Bloom pulled me in by my belt. “Come on, Romeo.”

She put her arm around my shoulder and smiled across the passenger seat at Annie. She gave her a little wave as she kissed me. Then we pulled away.

“THAT’S ANNIE, HUH?”
Bloom said, and wrinkled her nose. “Is she always like that? Seems like a drag.”

“Pull your men back,” I said.

She raised Lynch on the radio and confirmed the order. In the rearview, I saw the cars line up behind us as we pulled out of my neighborhood.

“Keep your enemies close,” I said, shaking my head.

“Something like that.”

“Who’s paying you?”

“This is my show, Mike. Give me a little credit.”

“That’s bullshit.”

“Believe what you want.”

“So you’re the police
and
the thieves?” I said, and thought it through for a moment. “I guess it makes your investigations a lot easier. Bloom Security, always somehow able to penetrate the underground, to navigate the most corrupt nations on earth. And if you have any criminal competition, you just snitch them out, burnish your credentials with law enforcement at the same time.”

“I wish it were that easy. But you know how these things go. There are no bright lines on the ground. Sometimes we’re bad guys pretending to be good guys, sometimes we’re good guys pretending to be bad guys. Sometimes we do the necessary evils the good guys can’t. Half the time I don’t know what the fuck is going on. I just cash the check.”

“Don’t even try to sell this as some elaborate undercover job. You’re a criminal.”

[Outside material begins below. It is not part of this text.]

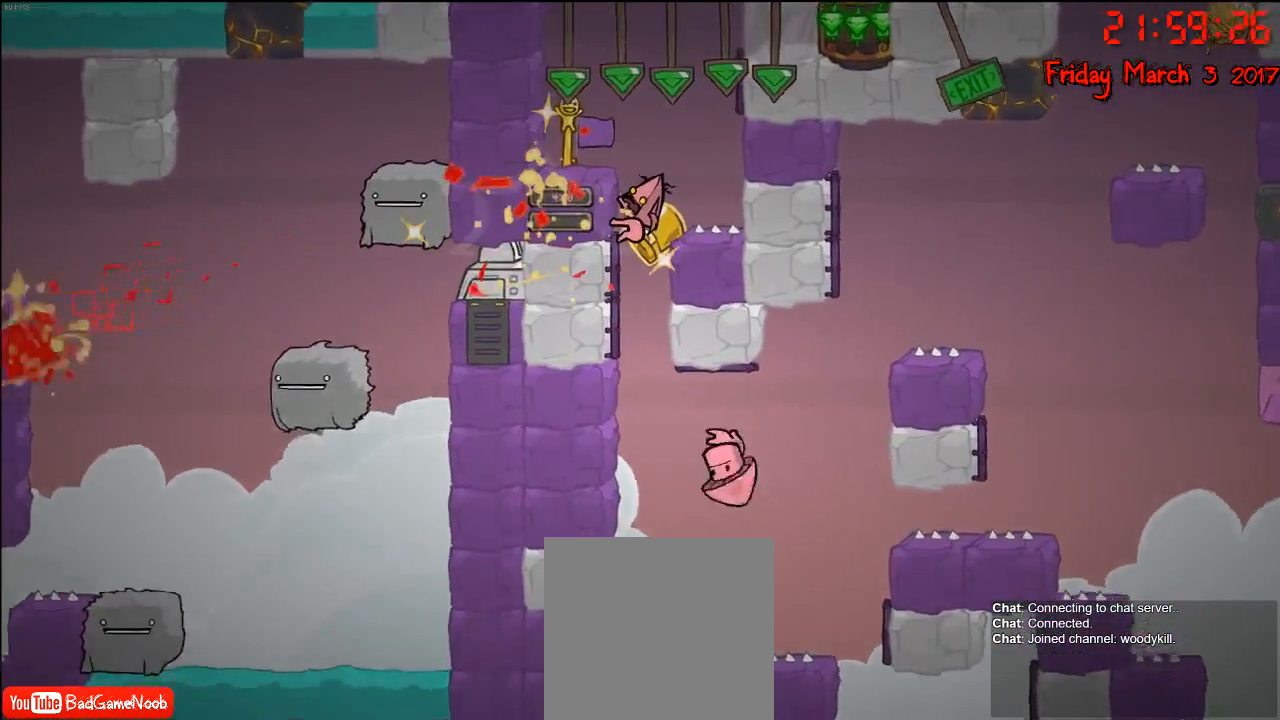
{"buttons": ["R2"], "left_stick": "center", "right_stick": "center", "events": []}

“If you work in this field your whole life, you find that straight/criminal distinction less and less meaningful. I imagine you can relate. Let’s just say I’m a pragmatist. An opportunity seeker. A good American entrepreneur.”

“You forgot murderer.”

“No. As far as the Sacks business goes, I’m a general contractor with some quality assurance issues in one of my subs.”

“Was your billion-dollar inheritance not enough? You needed more?”

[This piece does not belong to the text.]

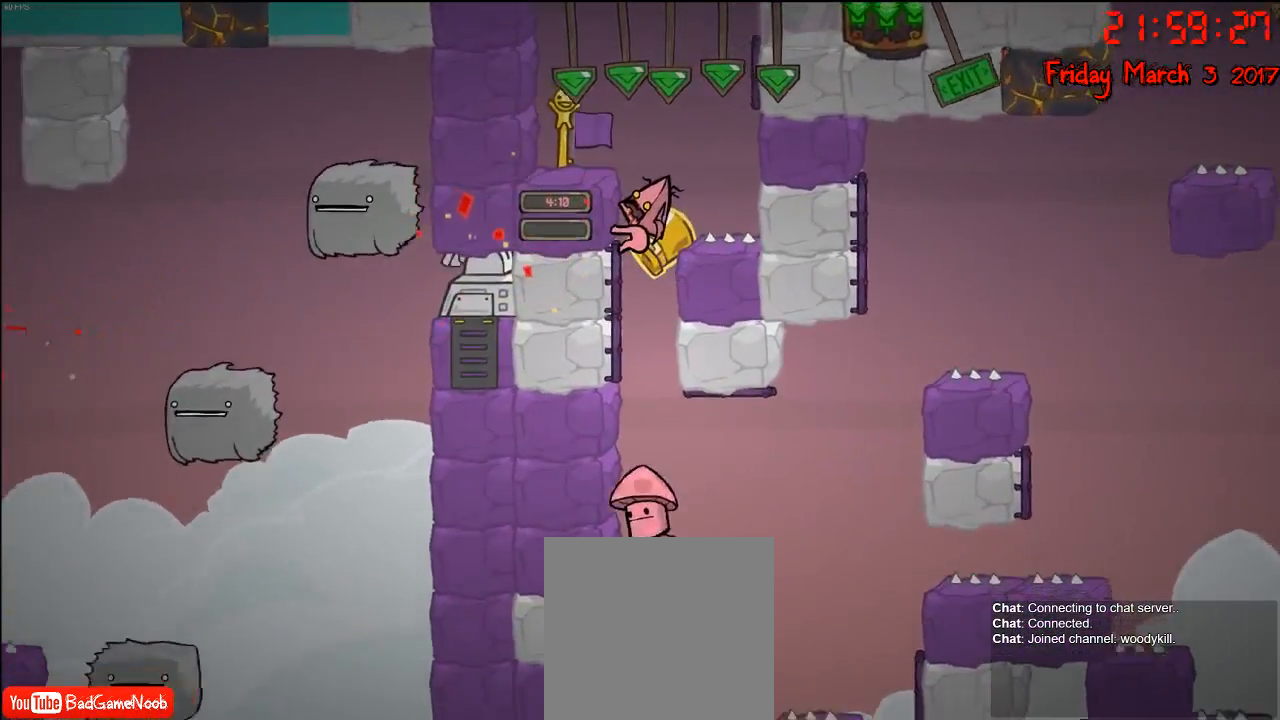
{"buttons": ["R2"], "left_stick": "center", "right_stick": "center", "events": []}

“It’s not about money, Mike. After the first ten million or so, it’s all the same hamburger. You just start to worry about how not to fuck up your kids with all the cash around.”

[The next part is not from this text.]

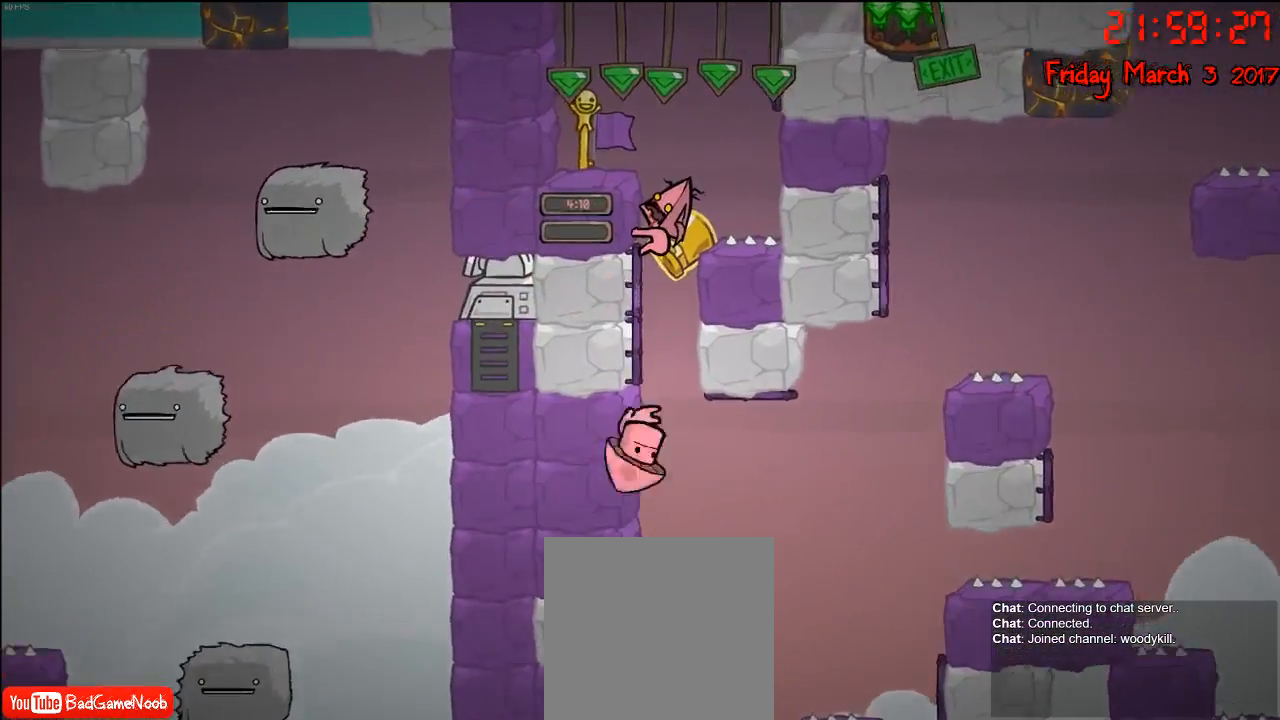
{"buttons": ["R2"], "left_stick": "center", "right_stick": "center", "events": []}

“Bloom senior clearly did a bang-up job.”

“My family’s been doing this sort of thing a long time. You have to get your hands dirty. We were losing our soul, turning into a handmaiden for a bunch of law firms and hedge funds.”

“A rich girl steals for thrills. What could be more obnoxious? You just like slumming?”

“I do, actually, and so do you. But the point was to buy back the company. I needed to revisit some revenue streams we’d turned away from. And sure, I get bored sometimes. What am I supposed to get excited about? Dining room tables? A new place in Mustique? Trying really, really hard to earn a pat on the head from the board, a bunch of old men who divvied up my family’s legacy and sold it off to the highest bidders? It’s just my nature. And it’s important work. You can’t have the white market without the black. There needs to be a go-between. That’s where we come in.”

“You seem so on the ball, and yet this is so fucking crazy.”

“So I’ve heard,” she said. “It’s the times. The government’s outsourced everything. Intelligence. Interrogations. It’s one of the downsides to privatizing security. You end up with a lot of grays.”

“You end up with paid enemies who do better the worse things get.” I watched the cars following us in the rearview. “All very interesting. You should write something up for the Outlook section after you dump my body.”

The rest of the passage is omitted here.